= What to work on =
The records that follow need to be printed exactly. Leave out each image.
=-=-=
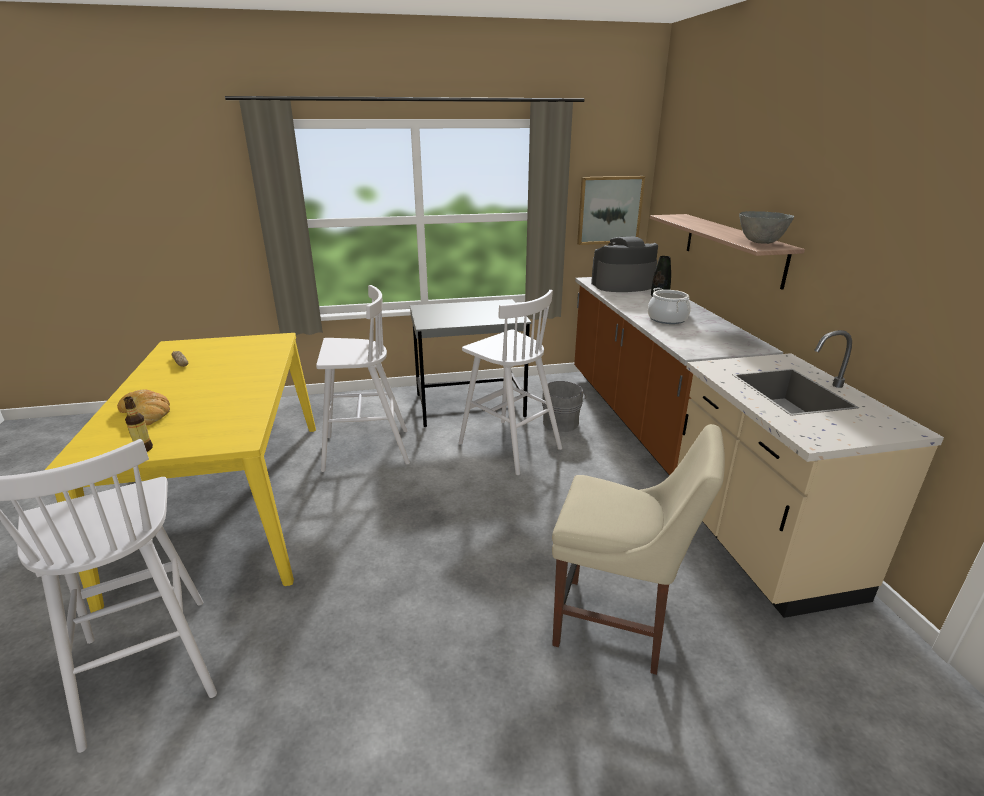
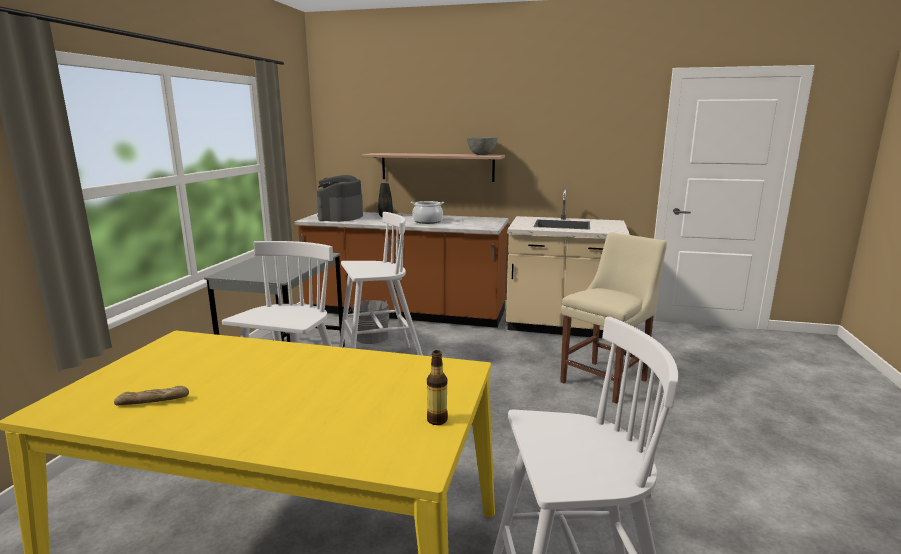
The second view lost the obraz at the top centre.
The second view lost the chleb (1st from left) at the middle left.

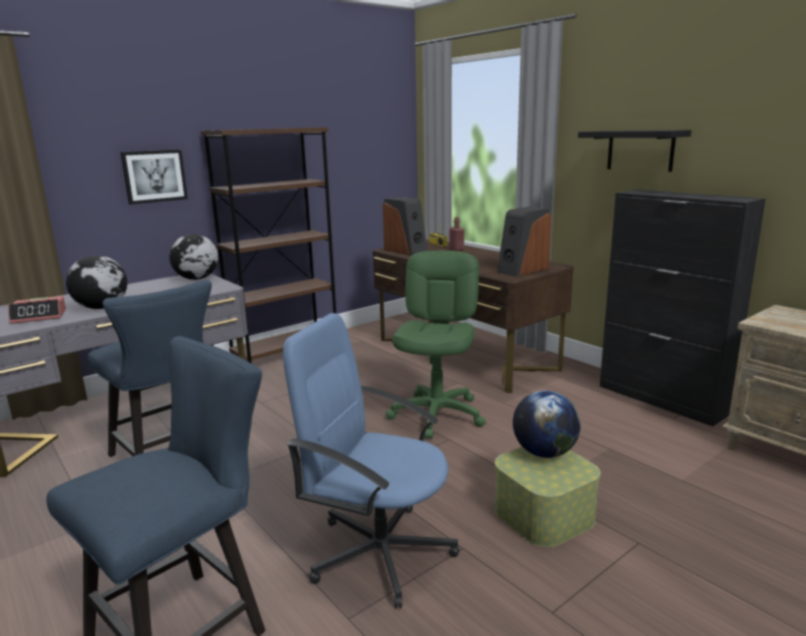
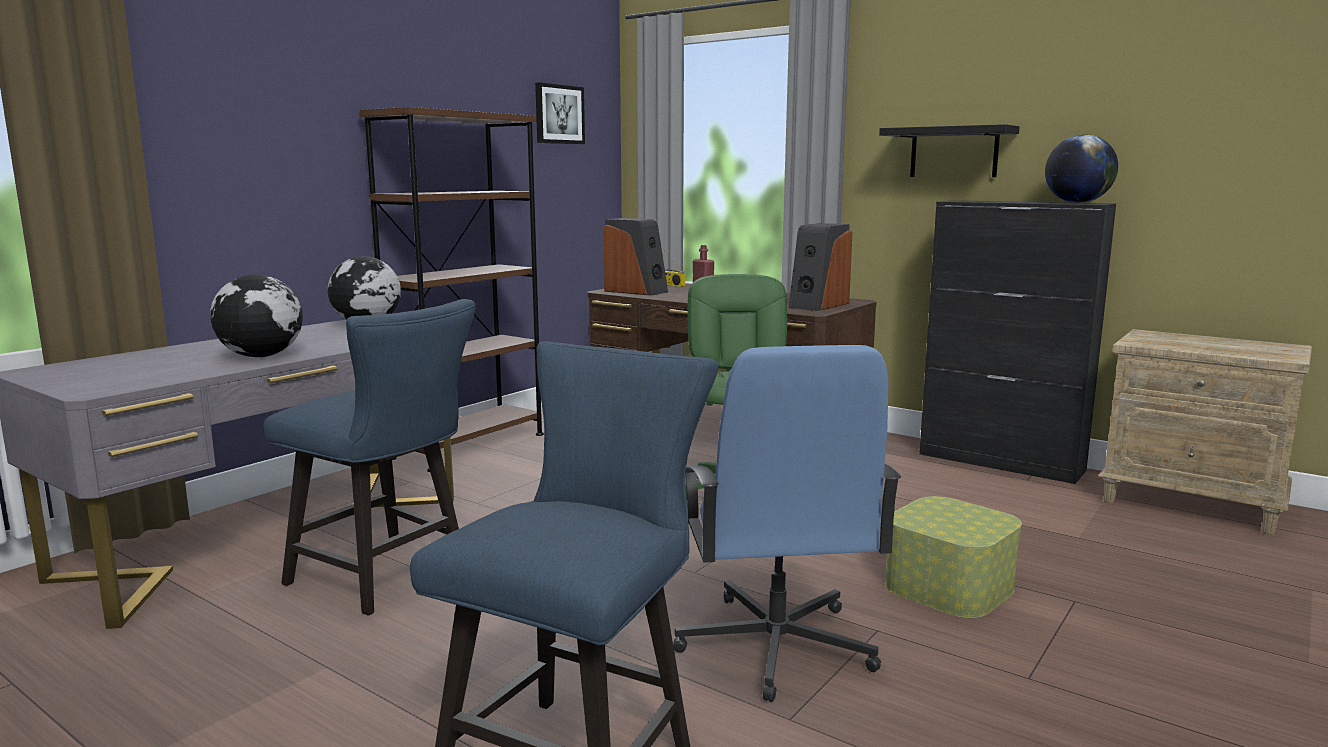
The obraz ended up elsewhere, having gone from the top left to the top centre.
The second view lost the budzik at the middle left.
The krzesło biurowe/niebieski at the bottom centre ended up facing another way, 105 degrees counterclockwise from before.
The globus (3rd from left) ended up elsewhere, having gone from the bottom right to the top right.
=-=-=
= Task output =
The second view lost the obraz at the top centre.
The second view lost the chleb (1st from left) at the middle left.

The obraz ended up elsewhere, having gone from the top left to the top centre.
The second view lost the budzik at the middle left.
The krzesło biurowe/niebieski at the bottom centre ended up facing another way, 105 degrees counterclockwise from before.
The globus (3rd from left) ended up elsewhere, having gone from the bottom right to the top right.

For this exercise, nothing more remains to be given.